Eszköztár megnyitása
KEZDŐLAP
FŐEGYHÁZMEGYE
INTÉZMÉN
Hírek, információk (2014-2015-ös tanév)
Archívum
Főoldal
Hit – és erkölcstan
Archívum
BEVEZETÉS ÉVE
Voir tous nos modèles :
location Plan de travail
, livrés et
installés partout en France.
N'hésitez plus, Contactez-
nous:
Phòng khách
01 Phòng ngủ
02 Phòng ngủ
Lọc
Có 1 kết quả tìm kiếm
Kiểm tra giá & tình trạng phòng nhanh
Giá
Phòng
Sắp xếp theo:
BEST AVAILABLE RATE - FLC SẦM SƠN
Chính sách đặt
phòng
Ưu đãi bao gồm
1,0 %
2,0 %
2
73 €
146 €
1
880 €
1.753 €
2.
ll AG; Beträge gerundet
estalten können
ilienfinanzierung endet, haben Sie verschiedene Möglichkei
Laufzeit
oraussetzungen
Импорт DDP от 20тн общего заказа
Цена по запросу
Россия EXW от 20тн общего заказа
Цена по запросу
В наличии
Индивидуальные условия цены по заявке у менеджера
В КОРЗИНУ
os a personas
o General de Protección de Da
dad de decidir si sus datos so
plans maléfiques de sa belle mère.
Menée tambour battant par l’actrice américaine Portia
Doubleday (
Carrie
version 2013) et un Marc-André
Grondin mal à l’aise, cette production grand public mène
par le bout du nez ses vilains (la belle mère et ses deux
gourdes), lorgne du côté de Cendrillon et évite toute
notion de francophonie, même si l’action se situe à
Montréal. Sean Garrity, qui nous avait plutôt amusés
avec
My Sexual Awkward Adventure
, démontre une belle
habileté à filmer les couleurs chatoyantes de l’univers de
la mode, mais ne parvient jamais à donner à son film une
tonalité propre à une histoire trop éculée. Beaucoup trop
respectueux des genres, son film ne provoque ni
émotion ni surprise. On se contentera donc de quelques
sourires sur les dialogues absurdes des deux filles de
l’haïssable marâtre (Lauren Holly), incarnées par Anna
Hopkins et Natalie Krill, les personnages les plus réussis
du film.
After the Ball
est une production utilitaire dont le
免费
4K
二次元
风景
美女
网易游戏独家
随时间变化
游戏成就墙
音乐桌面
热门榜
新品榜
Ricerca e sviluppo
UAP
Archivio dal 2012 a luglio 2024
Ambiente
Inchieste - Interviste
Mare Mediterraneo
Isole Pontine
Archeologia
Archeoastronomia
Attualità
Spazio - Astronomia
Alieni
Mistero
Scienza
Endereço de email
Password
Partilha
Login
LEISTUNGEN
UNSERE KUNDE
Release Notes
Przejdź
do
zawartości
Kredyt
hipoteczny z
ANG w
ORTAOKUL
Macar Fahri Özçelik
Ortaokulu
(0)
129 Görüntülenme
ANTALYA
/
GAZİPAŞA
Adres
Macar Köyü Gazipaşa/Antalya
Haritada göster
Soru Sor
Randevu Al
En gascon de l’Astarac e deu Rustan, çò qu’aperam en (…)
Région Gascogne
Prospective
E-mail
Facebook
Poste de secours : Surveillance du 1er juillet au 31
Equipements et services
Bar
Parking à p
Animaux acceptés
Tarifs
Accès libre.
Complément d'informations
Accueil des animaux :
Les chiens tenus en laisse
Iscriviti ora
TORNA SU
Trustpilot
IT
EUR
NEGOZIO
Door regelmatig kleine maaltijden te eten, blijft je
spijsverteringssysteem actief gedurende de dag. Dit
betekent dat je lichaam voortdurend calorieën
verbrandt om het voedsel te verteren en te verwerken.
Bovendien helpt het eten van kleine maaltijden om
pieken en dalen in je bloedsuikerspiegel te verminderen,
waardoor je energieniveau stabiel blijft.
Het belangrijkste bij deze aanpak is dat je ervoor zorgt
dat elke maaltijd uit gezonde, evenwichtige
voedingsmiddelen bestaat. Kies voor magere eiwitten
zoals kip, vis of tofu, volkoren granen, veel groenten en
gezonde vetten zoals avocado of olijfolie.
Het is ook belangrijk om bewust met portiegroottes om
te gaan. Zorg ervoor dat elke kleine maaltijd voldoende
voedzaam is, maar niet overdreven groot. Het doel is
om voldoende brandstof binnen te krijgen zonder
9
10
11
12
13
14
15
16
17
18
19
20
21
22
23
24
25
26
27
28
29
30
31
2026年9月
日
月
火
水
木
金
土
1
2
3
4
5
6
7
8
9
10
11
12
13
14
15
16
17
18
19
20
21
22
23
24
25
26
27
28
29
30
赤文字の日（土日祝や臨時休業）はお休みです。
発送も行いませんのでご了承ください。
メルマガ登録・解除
▬▬▬▬▬▬▬▬▬▬
[About this exercise] Reproduce every line above, character for character and in the same order.

[Task result]
Eszköztár megnyitása
KEZDŐLAP
FŐEGYHÁZMEGYE
INTÉZMÉN
Hírek, információk (2014-2015-ös tanév)
Archívum
Főoldal
Hit – és erkölcstan
Archívum
BEVEZETÉS ÉVE
Voir tous nos modèles :
location Plan de travail
, livrés et
installés partout en France.
N'hésitez plus, Contactez-
nous:
Phòng khách
01 Phòng ngủ
02 Phòng ngủ
Lọc
Có 1 kết quả tìm kiếm
Kiểm tra giá & tình trạng phòng nhanh
Giá
Phòng
Sắp xếp theo:
BEST AVAILABLE RATE - FLC SẦM SƠN
Chính sách đặt
phòng
Ưu đãi bao gồm
1,0 %
2,0 %
2
73 €
146 €
1
880 €
1.753 €
2.
ll AG; Beträge gerundet
estalten können
ilienfinanzierung endet, haben Sie verschiedene Möglichkei
Laufzeit
oraussetzungen
Импорт DDP от 20тн общего заказа
Цена по запросу
Россия EXW от 20тн общего заказа
Цена по запросу
В наличии
Индивидуальные условия цены по заявке у менеджера
В КОРЗИНУ
os a personas
o General de Protección de Da
dad de decidir si sus datos so
plans maléfiques de sa belle mère.
Menée tambour battant par l’actrice américaine Portia
Doubleday (
Carrie
version 2013) et un Marc-André
Grondin mal à l’aise, cette production grand public mène
par le bout du nez ses vilains (la belle mère et ses deux
gourdes), lorgne du côté de Cendrillon et évite toute
notion de francophonie, même si l’action se situe à
Montréal. Sean Garrity, qui nous avait plutôt amusés
avec
My Sexual Awkward Adventure
, démontre une belle
habileté à filmer les couleurs chatoyantes de l’univers de
la mode, mais ne parvient jamais à donner à son film une
tonalité propre à une histoire trop éculée. Beaucoup trop
respectueux des genres, son film ne provoque ni
émotion ni surprise. On se contentera donc de quelques
sourires sur les dialogues absurdes des deux filles de
l’haïssable marâtre (Lauren Holly), incarnées par Anna
Hopkins et Natalie Krill, les personnages les plus réussis
du film.
After the Ball
est une production utilitaire dont le
免费
4K
二次元
风景
美女
网易游戏独家
随时间变化
游戏成就墙
音乐桌面
热门榜
新品榜
Ricerca e sviluppo
UAP
Archivio dal 2012 a luglio 2024
Ambiente
Inchieste - Interviste
Mare Mediterraneo
Isole Pontine
Archeologia
Archeoastronomia
Attualità
Spazio - Astronomia
Alieni
Mistero
Scienza
Endereço de email
Password
Partilha
Login
LEISTUNGEN
UNSERE KUNDE
Release Notes
Przejdź
do
zawartości
Kredyt
hipoteczny z
ANG w
ORTAOKUL
Macar Fahri Özçelik
Ortaokulu
(0)
129 Görüntülenme
ANTALYA
/
GAZİPAŞA
Adres
Macar Köyü Gazipaşa/Antalya
Haritada göster
Soru Sor
Randevu Al
En gascon de l’Astarac e deu Rustan, çò qu’aperam en (…)
Région Gascogne
Prospective
E-mail
Facebook
Poste de secours : Surveillance du 1er juillet au 31
Equipements et services
Bar
Parking à p
Animaux acceptés
Tarifs
Accès libre.
Complément d'informations
Accueil des animaux :
Les chiens tenus en laisse
Iscriviti ora
TORNA SU
Trustpilot
IT
EUR
NEGOZIO
Door regelmatig kleine maaltijden te eten, blijft je
spijsverteringssysteem actief gedurende de dag. Dit
betekent dat je lichaam voortdurend calorieën
verbrandt om het voedsel te verteren en te verwerken.
Bovendien helpt het eten van kleine maaltijden om
pieken en dalen in je bloedsuikerspiegel te verminderen,
waardoor je energieniveau stabiel blijft.
Het belangrijkste bij deze aanpak is dat je ervoor zorgt
dat elke maaltijd uit gezonde, evenwichtige
voedingsmiddelen bestaat. Kies voor magere eiwitten
zoals kip, vis of tofu, volkoren granen, veel groenten en
gezonde vetten zoals avocado of olijfolie.
Het is ook belangrijk om bewust met portiegroottes om
te gaan. Zorg ervoor dat elke kleine maaltijd voldoende
voedzaam is, maar niet overdreven groot. Het doel is
om voldoende brandstof binnen te krijgen zonder
9
10
11
12
13
14
15
16
17
18
19
20
21
22
23
24
25
26
27
28
29
30
31
2026年9月
日
月
火
水
木
金
土
1
2
3
4
5
6
7
8
9
10
11
12
13
14
15
16
17
18
19
20
21
22
23
24
25
26
27
28
29
30
赤文字の日（土日祝や臨時休業）はお休みです。
発送も行いませんのでご了承ください。
メルマガ登録・解除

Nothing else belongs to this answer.